**Task:**
Change each "locality" in the records below to "site" and keep every other line as it stands. Omit the pictures from your version.
[BEGIN]
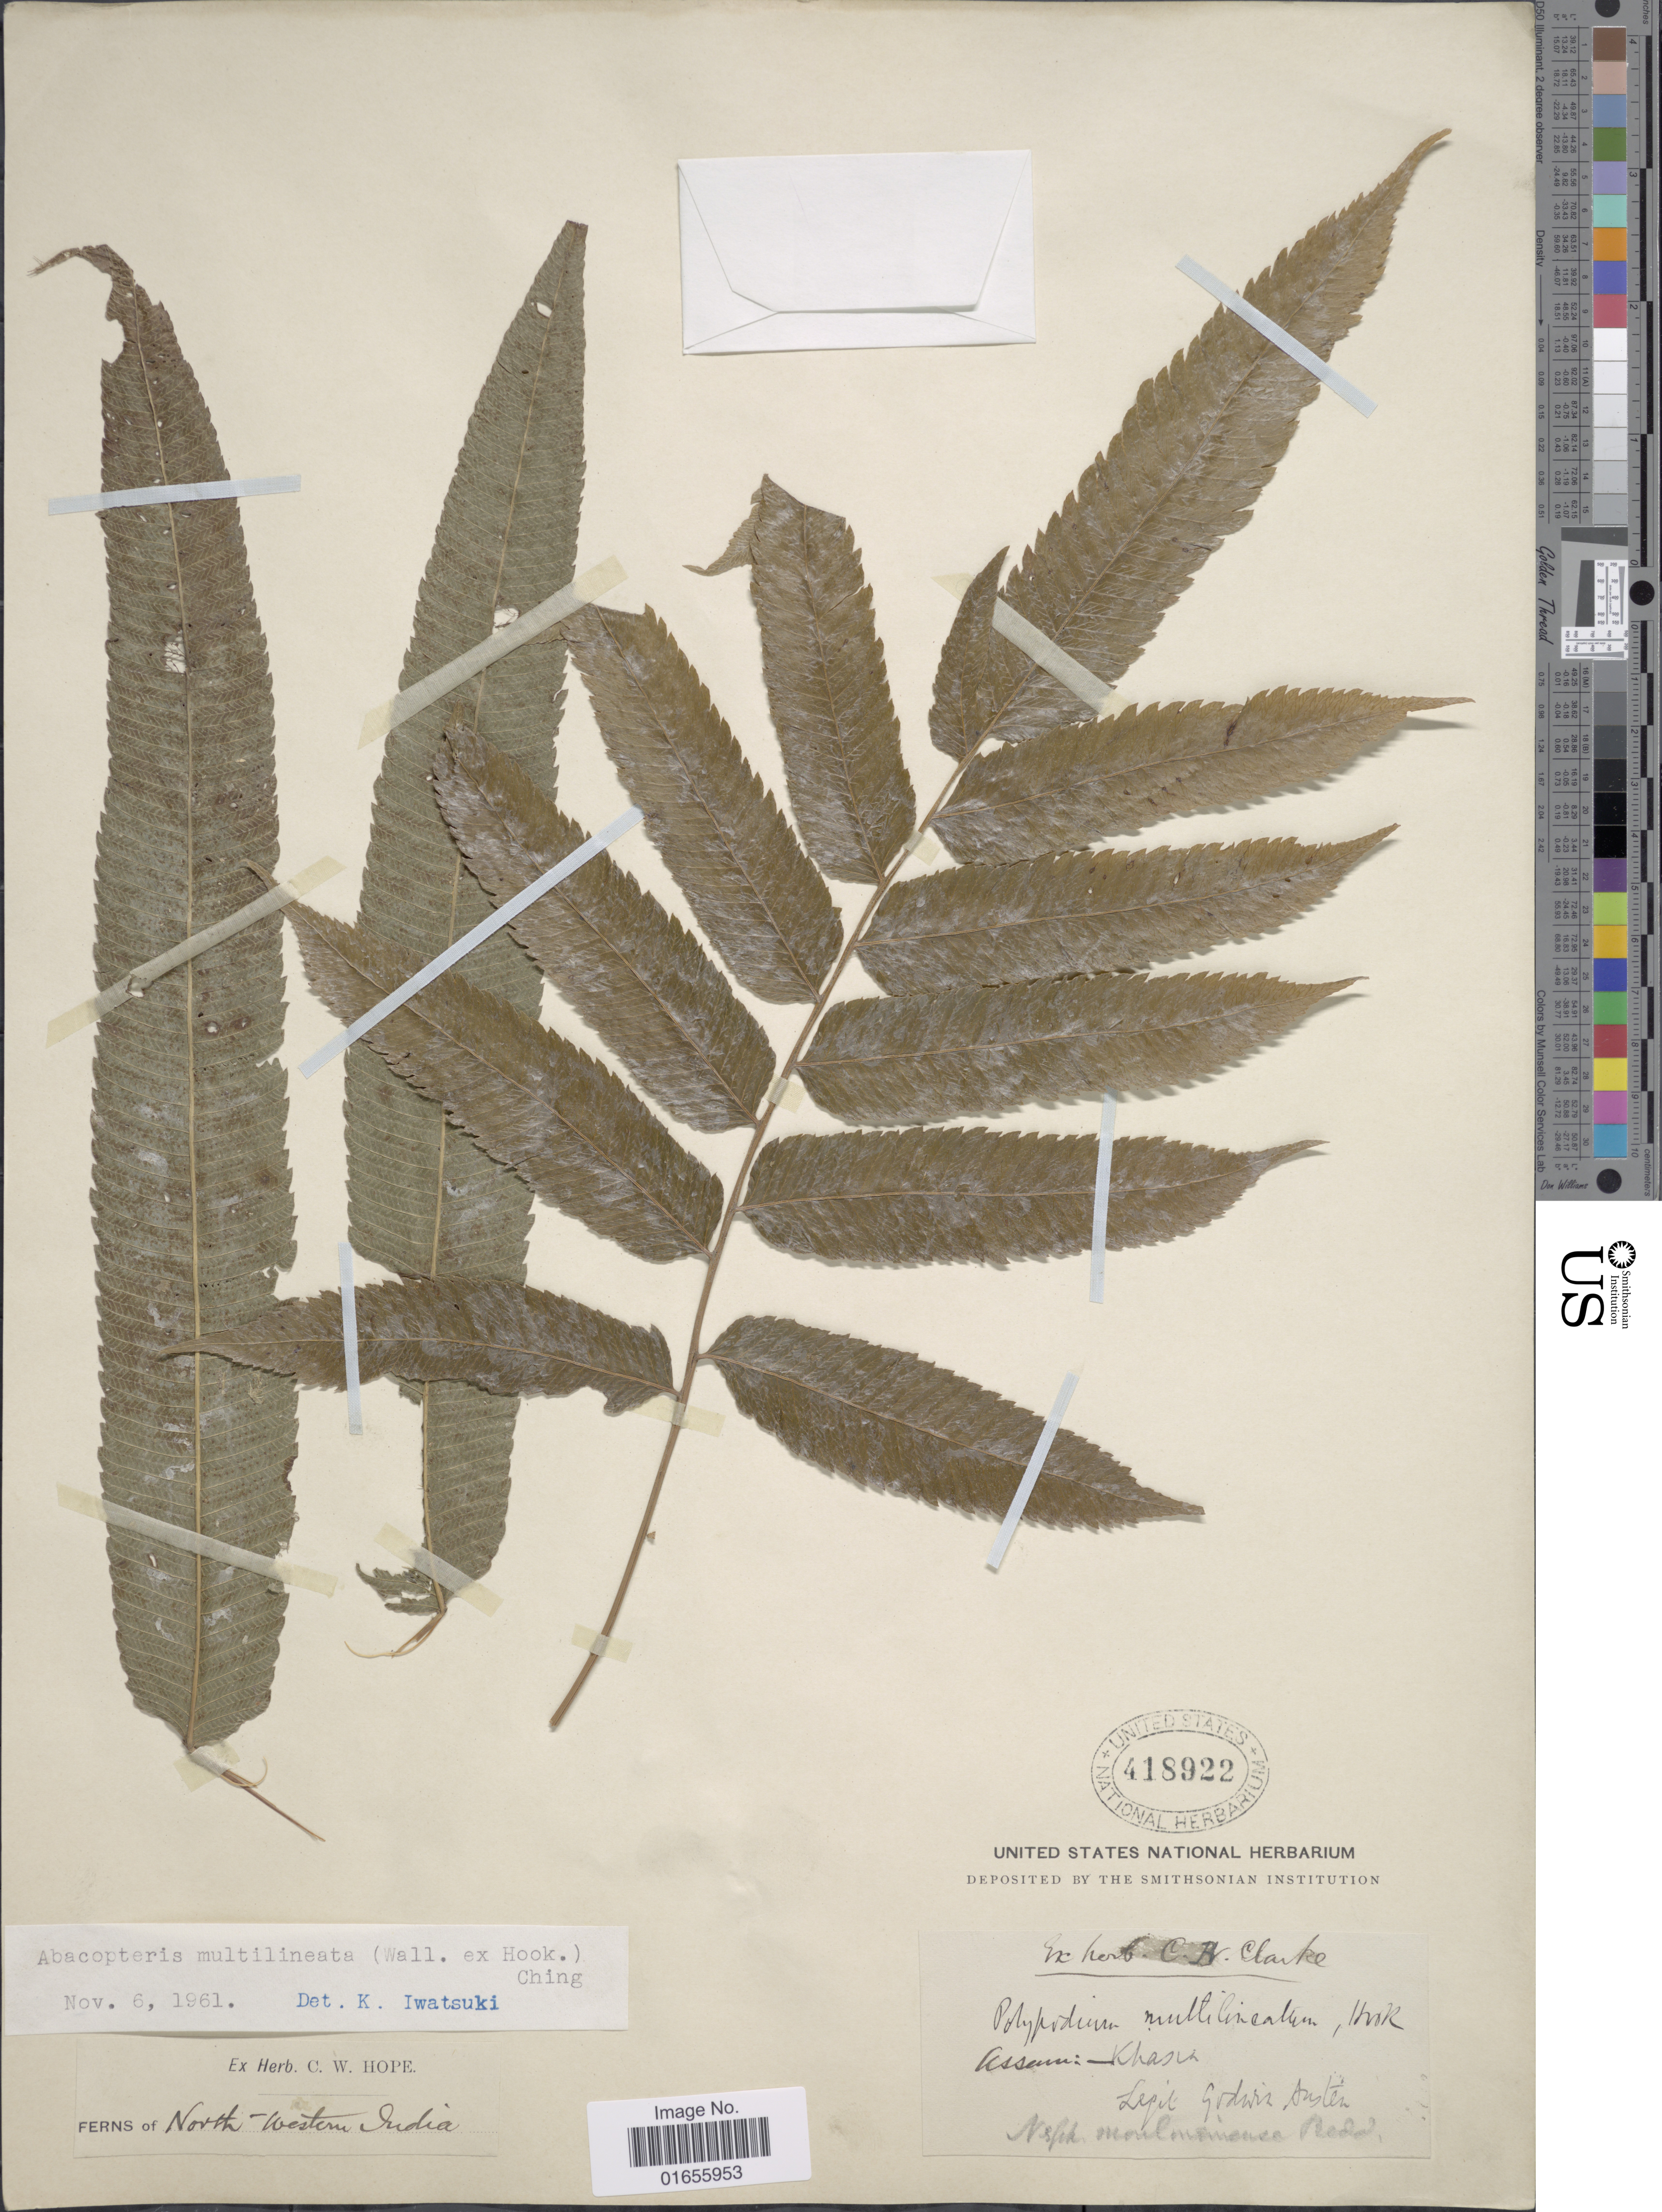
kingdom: Plantae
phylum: Tracheophyta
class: Polypodiopsida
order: Polypodiales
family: Thelypteridaceae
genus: Pronephrium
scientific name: Pronephrium nudatum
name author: (Roxb.) Holttum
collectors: G. Austen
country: India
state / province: Assam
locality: Khasia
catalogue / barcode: US 418922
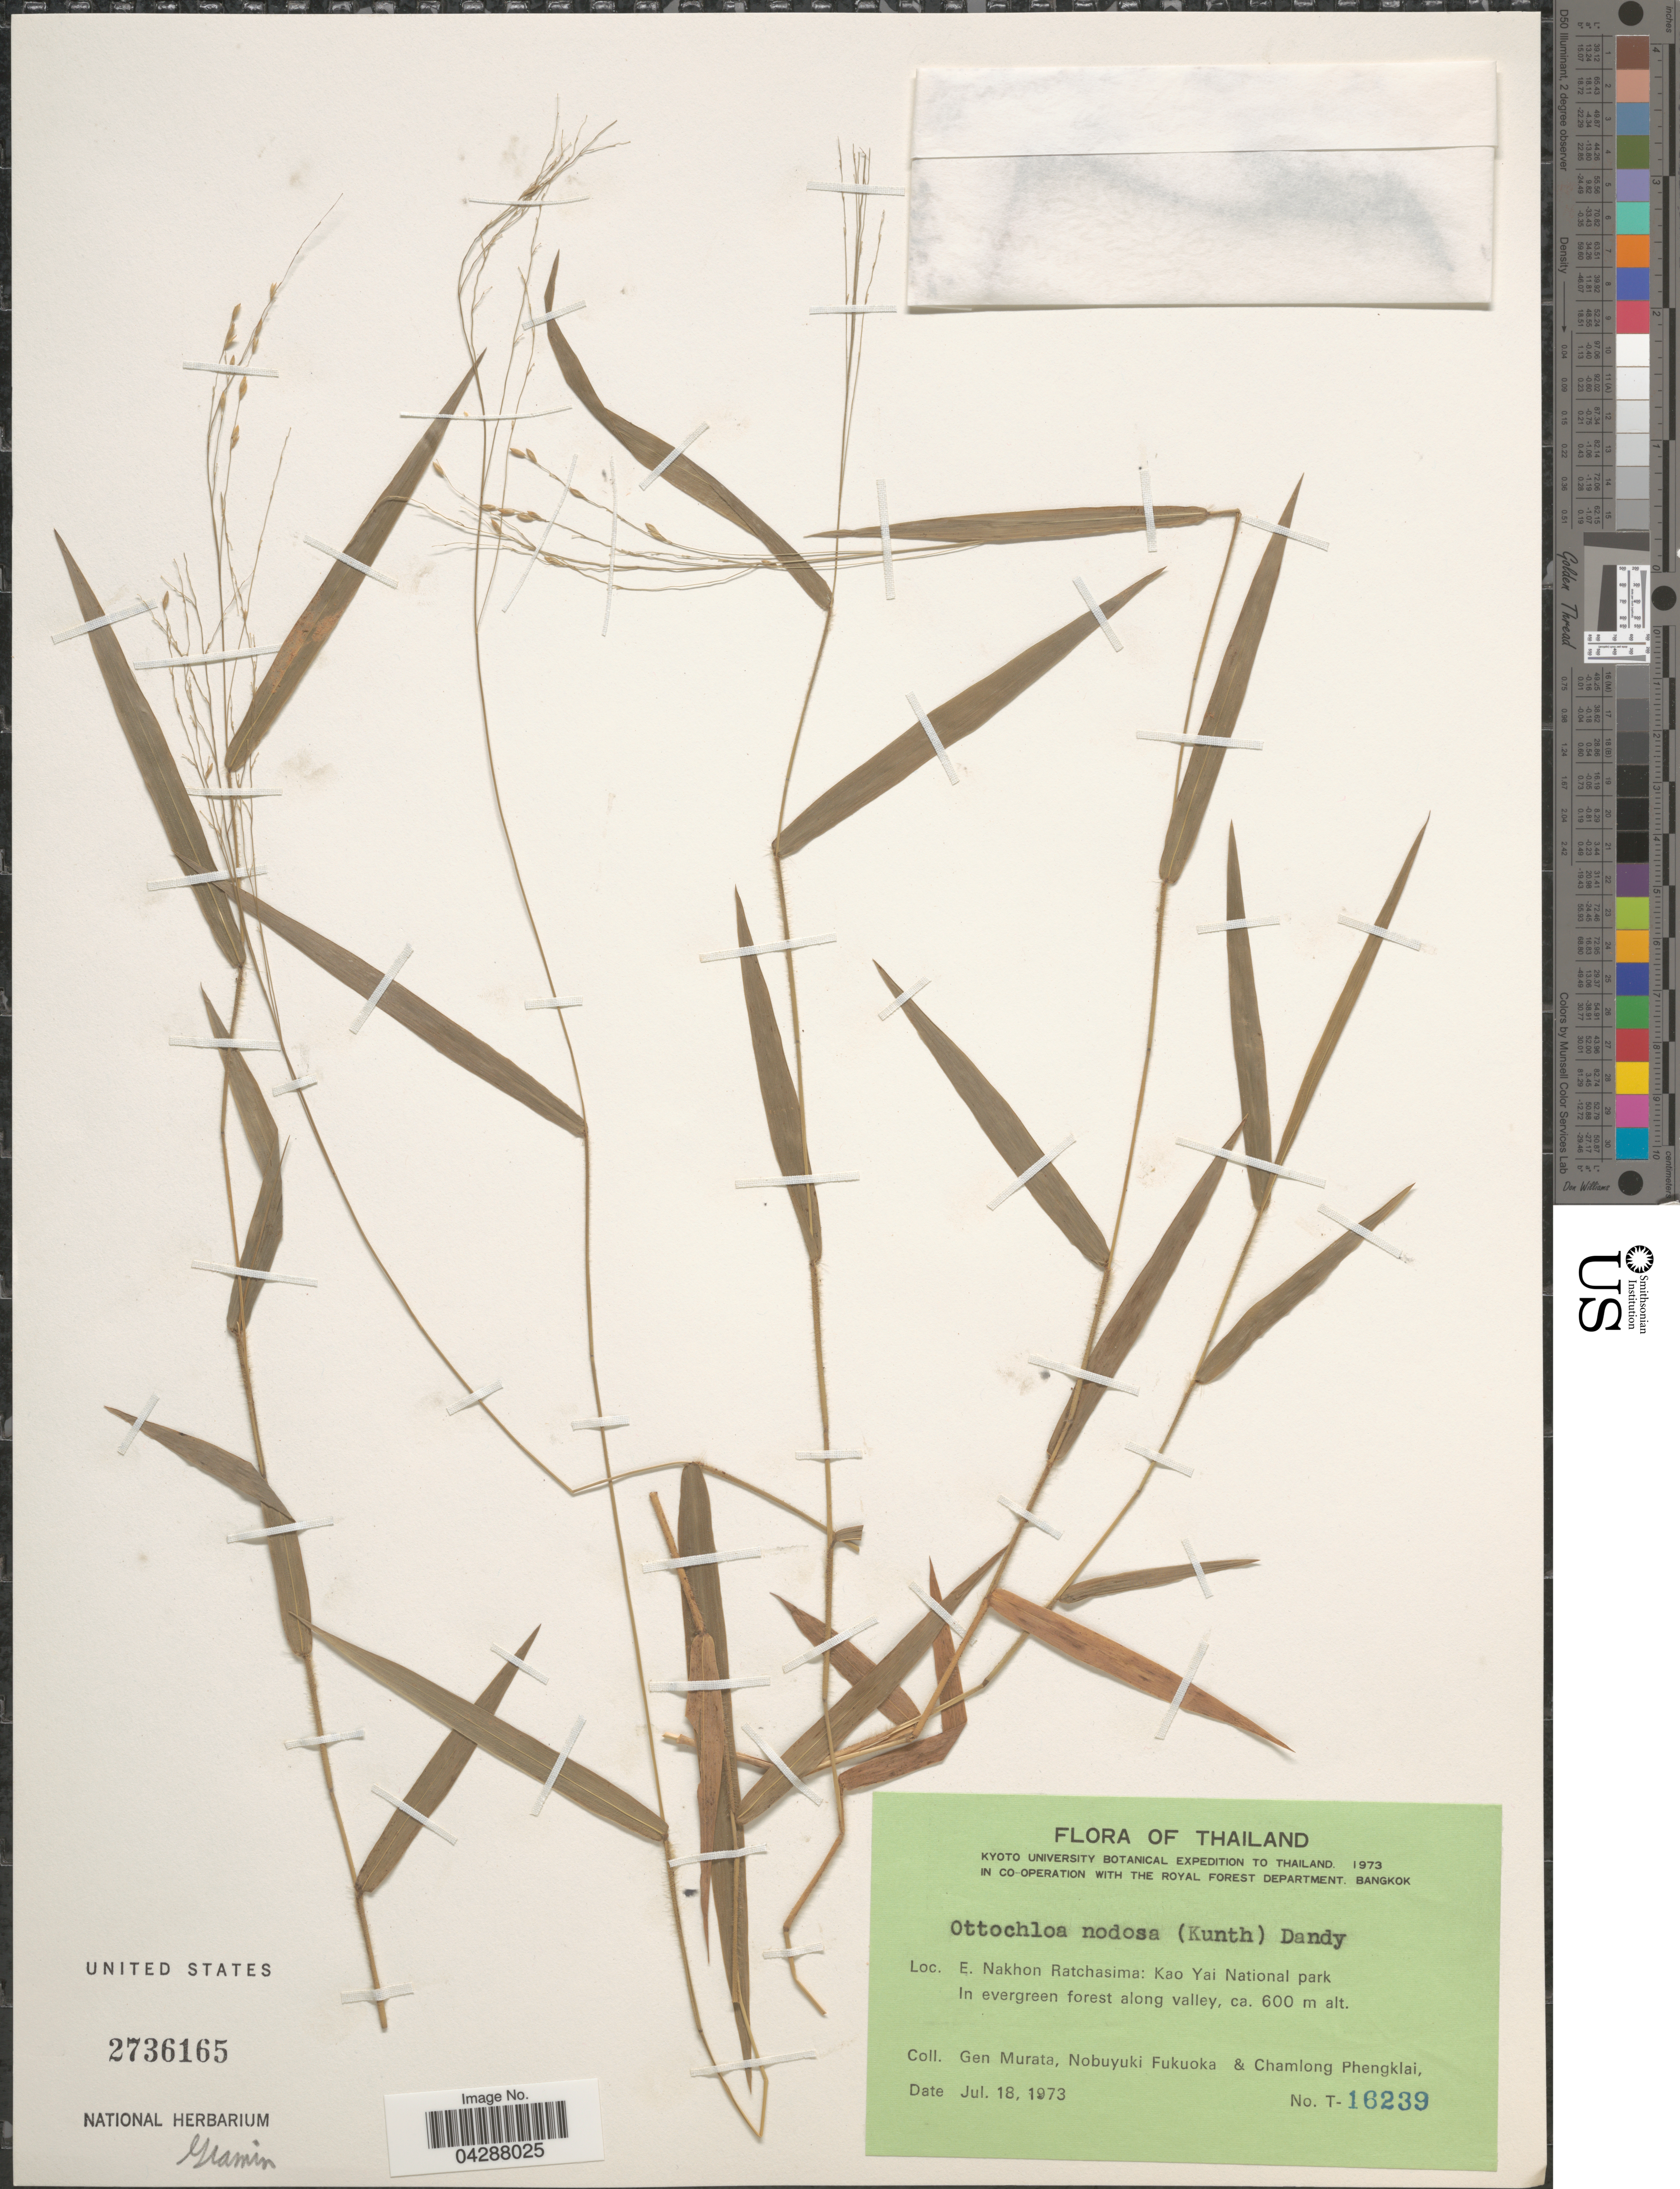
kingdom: Plantae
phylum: Tracheophyta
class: Liliopsida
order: Poales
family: Poaceae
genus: Ottochloa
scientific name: Ottochloa nodosa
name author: (Kunth) Dandy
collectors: G. Murata, N. Fukuoka & C. Phengklai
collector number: T-16239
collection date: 1973-07-18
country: Thailand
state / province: Nakhon Ratchasima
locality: E. Nakhon Ratchasima: Kao Yai National park. In evergreen forest along valley.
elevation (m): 600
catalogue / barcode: US 2736165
[END]
**Result:**
kingdom: Plantae
phylum: Tracheophyta
class: Polypodiopsida
order: Polypodiales
family: Thelypteridaceae
genus: Pronephrium
scientific name: Pronephrium nudatum
name author: (Roxb.) Holttum
collectors: G. Austen
country: India
state / province: Assam
site: Khasia
catalogue / barcode: US 418922
kingdom: Plantae
phylum: Tracheophyta
class: Liliopsida
order: Poales
family: Poaceae
genus: Ottochloa
scientific name: Ottochloa nodosa
name author: (Kunth) Dandy
collectors: G. Murata, N. Fukuoka & C. Phengklai
collector number: T-16239
collection date: 1973-07-18
country: Thailand
state / province: Nakhon Ratchasima
site: E. Nakhon Ratchasima: Kao Yai National park. In evergreen forest along valley.
elevation (m): 600
catalogue / barcode: US 2736165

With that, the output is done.